Babies are “hard-wired” to experience joy with their caregivers in the early months of life. Researchers have found that mutual joy is the basis for increased brain growth in both baby and toddler brains. A baby feels more secure knowing that “my caregiver is calm and happy” “life is good because my caregivers are connected and joyful when s/he is with me.”
The first few years of a child’s life creates the roadmap for their brains and the latter behaviours, understandings and management of life’s joys and difficulties. If we teach children from birth that the world is safe, life is joyful and challenges create growth and development then they will be able to express this in their ways of thinking, how they manage life’s challenges and experience life’s joys.
Ways to help wire your child’s brain for happiness and joy.

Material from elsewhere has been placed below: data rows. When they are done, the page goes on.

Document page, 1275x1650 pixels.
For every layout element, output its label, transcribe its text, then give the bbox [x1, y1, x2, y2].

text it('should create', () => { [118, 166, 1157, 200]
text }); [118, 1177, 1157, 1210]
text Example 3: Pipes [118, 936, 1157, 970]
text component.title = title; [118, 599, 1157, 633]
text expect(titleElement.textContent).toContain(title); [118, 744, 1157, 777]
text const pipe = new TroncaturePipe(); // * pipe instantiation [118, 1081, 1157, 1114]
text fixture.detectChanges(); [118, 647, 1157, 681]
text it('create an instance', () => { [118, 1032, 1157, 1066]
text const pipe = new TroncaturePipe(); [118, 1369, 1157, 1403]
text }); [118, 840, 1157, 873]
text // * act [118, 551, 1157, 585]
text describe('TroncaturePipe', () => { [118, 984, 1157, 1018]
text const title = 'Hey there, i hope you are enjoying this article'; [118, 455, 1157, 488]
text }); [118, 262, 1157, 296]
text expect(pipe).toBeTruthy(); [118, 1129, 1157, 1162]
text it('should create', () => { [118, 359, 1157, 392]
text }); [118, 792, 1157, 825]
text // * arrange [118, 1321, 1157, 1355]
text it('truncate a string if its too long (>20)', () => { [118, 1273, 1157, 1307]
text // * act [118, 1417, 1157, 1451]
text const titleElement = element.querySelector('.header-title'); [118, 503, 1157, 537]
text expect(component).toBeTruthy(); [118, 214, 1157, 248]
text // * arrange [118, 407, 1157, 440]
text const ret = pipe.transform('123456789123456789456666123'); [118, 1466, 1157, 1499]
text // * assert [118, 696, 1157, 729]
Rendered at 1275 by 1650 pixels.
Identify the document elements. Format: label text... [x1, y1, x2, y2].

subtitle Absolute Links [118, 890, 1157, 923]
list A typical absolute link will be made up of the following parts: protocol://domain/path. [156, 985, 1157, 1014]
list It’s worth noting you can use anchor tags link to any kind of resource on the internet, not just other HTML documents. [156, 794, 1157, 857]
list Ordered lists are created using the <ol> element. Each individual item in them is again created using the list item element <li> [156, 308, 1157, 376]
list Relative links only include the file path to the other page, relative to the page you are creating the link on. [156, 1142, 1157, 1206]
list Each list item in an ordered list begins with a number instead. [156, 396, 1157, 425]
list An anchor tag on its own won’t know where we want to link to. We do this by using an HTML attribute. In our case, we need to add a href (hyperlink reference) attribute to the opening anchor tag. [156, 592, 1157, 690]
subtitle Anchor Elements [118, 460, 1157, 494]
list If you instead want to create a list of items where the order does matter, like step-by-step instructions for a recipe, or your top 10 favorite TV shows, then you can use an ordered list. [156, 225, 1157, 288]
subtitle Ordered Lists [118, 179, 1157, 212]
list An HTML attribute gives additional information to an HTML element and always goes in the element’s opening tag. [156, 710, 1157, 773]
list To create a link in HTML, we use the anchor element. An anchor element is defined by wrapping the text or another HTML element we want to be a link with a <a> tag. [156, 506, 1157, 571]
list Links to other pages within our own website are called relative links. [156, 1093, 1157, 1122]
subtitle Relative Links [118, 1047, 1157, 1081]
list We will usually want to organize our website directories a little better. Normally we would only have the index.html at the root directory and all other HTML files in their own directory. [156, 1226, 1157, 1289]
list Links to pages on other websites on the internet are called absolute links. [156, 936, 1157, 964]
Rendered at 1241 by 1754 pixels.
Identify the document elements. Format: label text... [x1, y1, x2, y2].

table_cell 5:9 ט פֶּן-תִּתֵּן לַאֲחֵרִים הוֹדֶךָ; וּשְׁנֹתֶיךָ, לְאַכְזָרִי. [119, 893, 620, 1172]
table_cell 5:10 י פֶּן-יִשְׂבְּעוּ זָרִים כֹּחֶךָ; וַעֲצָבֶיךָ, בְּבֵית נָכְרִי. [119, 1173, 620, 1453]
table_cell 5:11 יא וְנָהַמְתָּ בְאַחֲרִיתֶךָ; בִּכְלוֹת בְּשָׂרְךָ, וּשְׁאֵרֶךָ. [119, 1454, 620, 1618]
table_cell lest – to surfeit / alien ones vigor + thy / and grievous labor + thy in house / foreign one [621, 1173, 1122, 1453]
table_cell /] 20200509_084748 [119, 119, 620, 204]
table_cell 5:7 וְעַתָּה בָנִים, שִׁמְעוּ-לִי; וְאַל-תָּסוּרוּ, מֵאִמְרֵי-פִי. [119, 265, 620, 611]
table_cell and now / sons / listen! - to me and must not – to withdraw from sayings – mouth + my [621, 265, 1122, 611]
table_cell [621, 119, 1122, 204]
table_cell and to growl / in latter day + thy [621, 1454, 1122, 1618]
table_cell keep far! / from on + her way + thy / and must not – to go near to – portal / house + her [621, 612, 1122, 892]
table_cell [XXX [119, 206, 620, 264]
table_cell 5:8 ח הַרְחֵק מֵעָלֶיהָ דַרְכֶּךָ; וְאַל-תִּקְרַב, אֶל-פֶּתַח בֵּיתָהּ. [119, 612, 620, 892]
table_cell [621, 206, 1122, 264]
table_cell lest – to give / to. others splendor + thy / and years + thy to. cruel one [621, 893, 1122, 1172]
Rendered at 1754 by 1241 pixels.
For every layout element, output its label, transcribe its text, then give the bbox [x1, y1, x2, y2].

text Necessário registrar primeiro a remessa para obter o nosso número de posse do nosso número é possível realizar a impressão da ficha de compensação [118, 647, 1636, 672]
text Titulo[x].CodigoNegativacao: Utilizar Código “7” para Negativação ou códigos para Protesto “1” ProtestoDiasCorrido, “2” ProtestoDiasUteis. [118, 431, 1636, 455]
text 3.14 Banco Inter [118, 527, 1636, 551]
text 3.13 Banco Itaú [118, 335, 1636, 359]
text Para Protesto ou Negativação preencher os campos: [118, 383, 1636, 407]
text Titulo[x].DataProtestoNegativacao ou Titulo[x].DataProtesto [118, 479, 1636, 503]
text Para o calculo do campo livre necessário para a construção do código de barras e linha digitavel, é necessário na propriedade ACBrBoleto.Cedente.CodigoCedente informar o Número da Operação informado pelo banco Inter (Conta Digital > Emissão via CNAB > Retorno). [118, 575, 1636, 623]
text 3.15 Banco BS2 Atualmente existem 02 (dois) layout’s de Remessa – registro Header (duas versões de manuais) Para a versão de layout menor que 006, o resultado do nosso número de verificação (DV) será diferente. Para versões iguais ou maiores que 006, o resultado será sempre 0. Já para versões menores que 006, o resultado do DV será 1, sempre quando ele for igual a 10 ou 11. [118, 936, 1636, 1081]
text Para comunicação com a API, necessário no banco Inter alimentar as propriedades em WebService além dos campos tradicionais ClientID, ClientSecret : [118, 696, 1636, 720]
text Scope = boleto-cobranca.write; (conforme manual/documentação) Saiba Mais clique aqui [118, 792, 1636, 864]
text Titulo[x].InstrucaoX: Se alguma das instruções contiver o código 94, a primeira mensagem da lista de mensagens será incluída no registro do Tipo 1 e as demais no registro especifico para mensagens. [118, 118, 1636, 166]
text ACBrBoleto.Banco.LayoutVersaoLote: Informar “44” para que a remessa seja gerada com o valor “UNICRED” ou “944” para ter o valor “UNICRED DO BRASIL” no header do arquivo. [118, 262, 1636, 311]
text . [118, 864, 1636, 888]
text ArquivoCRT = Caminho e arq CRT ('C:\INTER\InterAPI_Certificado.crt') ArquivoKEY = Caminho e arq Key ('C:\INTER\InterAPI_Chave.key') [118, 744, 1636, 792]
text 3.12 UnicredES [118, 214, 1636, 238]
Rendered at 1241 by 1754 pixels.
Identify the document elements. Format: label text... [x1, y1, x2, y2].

1. Teach them about their emotions and their body connection from the toddler years
Growing evidence suggests that we find it harder to manage our emotions when we are unable to identify and label the variety of emotions we experience at any given time. You may hear a child express that their ‘belly hurts’ when they are anxious. Or if you ask how their day was they may answer with “good” or “fine”. Encourage them to really express how they are feeling. You may want to share with them how you feel in your body when you experience different emotions.
2. Commonly ask things like:
- How did that make you feel?
- When that happened did you feel excited or upset?
- Do you think your belly hurts because you are nervous about something?
3. Give yourself and your child space to make mistakes!
No-one is perfect. The best role-modelling for joy we can do is embrace the hard parts of life and the mistakes we make through acknowledgement and compassion towards self.